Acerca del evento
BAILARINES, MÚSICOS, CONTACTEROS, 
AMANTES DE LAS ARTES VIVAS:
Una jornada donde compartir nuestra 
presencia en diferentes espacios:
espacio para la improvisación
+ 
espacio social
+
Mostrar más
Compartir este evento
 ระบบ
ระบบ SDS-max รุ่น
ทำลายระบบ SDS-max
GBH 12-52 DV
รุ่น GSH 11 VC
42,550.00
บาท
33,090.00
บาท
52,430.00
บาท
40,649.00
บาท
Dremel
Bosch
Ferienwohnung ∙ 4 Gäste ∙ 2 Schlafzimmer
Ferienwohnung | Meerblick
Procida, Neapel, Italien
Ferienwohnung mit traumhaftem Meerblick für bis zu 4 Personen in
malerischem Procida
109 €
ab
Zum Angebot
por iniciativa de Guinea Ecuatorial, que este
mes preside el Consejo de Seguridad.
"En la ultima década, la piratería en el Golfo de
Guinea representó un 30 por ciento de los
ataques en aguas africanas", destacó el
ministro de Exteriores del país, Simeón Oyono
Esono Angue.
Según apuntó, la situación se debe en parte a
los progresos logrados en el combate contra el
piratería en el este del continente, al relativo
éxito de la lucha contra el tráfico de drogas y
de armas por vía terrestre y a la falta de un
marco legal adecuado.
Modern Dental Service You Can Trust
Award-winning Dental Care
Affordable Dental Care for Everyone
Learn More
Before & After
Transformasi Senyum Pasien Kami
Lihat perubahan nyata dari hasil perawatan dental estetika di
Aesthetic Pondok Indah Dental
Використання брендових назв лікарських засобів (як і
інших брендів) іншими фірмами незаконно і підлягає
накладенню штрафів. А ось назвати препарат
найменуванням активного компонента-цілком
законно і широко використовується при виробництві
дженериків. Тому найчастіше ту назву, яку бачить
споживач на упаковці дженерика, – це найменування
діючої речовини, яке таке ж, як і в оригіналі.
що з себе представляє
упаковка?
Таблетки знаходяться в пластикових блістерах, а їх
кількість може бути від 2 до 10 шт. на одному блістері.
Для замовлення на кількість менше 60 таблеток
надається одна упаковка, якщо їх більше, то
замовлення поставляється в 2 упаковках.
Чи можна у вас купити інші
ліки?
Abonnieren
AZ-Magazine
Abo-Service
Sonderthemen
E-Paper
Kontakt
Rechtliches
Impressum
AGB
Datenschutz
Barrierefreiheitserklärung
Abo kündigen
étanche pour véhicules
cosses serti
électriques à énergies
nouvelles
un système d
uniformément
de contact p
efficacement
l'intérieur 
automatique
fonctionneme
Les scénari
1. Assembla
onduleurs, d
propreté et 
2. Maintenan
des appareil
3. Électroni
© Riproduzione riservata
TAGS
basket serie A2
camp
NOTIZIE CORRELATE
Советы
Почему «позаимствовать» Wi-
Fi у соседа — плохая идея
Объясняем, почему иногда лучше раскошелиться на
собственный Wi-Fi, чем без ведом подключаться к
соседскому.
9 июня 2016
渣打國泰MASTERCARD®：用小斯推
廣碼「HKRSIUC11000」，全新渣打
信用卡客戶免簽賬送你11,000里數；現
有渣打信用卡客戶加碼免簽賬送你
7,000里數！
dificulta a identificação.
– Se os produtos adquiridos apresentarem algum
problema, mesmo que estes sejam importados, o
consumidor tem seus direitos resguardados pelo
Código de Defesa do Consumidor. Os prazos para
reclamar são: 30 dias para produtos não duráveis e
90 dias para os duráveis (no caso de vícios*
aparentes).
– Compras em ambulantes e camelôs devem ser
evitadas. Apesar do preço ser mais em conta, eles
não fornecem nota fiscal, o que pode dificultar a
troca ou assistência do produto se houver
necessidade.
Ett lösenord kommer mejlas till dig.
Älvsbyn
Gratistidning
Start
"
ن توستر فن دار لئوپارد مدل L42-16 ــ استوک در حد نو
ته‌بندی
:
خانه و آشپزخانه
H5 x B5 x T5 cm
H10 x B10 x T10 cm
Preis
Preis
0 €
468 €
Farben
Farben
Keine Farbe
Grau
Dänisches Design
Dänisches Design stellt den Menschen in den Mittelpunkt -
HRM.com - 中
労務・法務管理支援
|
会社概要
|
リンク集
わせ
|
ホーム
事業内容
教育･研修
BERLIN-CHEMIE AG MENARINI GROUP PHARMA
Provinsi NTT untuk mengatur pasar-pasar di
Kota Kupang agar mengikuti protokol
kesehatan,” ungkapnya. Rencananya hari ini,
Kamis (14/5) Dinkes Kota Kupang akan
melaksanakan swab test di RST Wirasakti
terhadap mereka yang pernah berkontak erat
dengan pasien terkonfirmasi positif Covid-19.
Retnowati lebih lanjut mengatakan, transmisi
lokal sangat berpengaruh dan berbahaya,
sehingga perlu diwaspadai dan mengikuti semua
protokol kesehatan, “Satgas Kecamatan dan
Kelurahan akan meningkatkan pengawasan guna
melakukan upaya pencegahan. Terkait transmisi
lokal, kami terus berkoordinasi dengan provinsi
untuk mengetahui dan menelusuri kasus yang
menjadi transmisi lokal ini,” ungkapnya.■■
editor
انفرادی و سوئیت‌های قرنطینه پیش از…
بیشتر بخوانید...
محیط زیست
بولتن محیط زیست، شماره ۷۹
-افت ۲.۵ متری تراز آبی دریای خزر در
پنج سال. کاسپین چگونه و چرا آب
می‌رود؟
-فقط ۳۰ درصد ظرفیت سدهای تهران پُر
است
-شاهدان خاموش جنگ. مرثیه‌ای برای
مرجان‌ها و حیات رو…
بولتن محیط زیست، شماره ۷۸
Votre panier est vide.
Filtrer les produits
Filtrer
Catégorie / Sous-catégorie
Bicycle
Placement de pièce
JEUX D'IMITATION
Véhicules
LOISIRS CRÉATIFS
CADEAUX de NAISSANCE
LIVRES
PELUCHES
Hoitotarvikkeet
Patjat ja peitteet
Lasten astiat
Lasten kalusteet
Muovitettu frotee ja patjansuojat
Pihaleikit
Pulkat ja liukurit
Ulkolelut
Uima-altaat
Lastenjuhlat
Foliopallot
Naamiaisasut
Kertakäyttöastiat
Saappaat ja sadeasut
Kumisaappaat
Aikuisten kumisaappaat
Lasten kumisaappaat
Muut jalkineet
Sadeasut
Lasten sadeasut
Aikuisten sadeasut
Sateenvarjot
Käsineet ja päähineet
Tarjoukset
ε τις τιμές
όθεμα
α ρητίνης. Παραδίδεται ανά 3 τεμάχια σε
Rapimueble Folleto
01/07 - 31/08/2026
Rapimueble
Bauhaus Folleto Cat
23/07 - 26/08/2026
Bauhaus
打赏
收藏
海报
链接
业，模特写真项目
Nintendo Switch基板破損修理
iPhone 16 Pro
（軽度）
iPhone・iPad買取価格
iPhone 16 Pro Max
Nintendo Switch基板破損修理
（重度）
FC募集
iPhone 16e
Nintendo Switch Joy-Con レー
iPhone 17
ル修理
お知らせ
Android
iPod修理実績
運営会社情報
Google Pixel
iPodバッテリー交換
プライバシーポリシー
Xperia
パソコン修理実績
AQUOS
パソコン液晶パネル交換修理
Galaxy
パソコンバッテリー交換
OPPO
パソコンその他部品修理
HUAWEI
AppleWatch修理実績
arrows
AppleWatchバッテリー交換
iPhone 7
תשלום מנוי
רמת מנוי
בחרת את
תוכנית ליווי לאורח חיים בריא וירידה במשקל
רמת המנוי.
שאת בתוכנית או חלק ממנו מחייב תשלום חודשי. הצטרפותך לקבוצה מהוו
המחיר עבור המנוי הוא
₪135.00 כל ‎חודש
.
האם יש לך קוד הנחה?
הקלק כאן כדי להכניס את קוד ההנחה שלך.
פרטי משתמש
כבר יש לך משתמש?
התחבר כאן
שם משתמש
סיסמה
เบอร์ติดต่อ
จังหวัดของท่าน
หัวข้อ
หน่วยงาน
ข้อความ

WHAT YOU ARE ASKED TO DO |
Please restate word for word only the lines running from the line that contains "α ρητίνης. Παραδίδεται ανά 3 τεμάχια σε" to the final line of the listing above.

RESPONSE BOX |
α ρητίνης. Παραδίδεται ανά 3 τεμάχια σε
Rapimueble Folleto
01/07 - 31/08/2026
Rapimueble
Bauhaus Folleto Cat
23/07 - 26/08/2026
Bauhaus
打赏
收藏
海报
链接
业，模特写真项目
Nintendo Switch基板破損修理
iPhone 16 Pro
（軽度）
iPhone・iPad買取価格
iPhone 16 Pro Max
Nintendo Switch基板破損修理
（重度）
FC募集
iPhone 16e
Nintendo Switch Joy-Con レー
iPhone 17
ル修理
お知らせ
Android
iPod修理実績
運営会社情報
Google Pixel
iPodバッテリー交換
プライバシーポリシー
Xperia
パソコン修理実績
AQUOS
パソコン液晶パネル交換修理
Galaxy
パソコンバッテリー交換
OPPO
パソコンその他部品修理
HUAWEI
AppleWatch修理実績
arrows
AppleWatchバッテリー交換
iPhone 7
תשלום מנוי
רמת מנוי
בחרת את
תוכנית ליווי לאורח חיים בריא וירידה במשקל
רמת המנוי.
שאת בתוכנית או חלק ממנו מחייב תשלום חודשי. הצטרפותך לקבוצה מהוו
המחיר עבור המנוי הוא
₪135.00 כל ‎חודש
.
האם יש לך קוד הנחה?
הקלק כאן כדי להכניס את קוד ההנחה שלך.
פרטי משתמש
כבר יש לך משתמש?
התחבר כאן
שם משתמש
סיסמה
เบอร์ติดต่อ
จังหวัดของท่าน
หัวข้อ
หน่วยงาน
ข้อความ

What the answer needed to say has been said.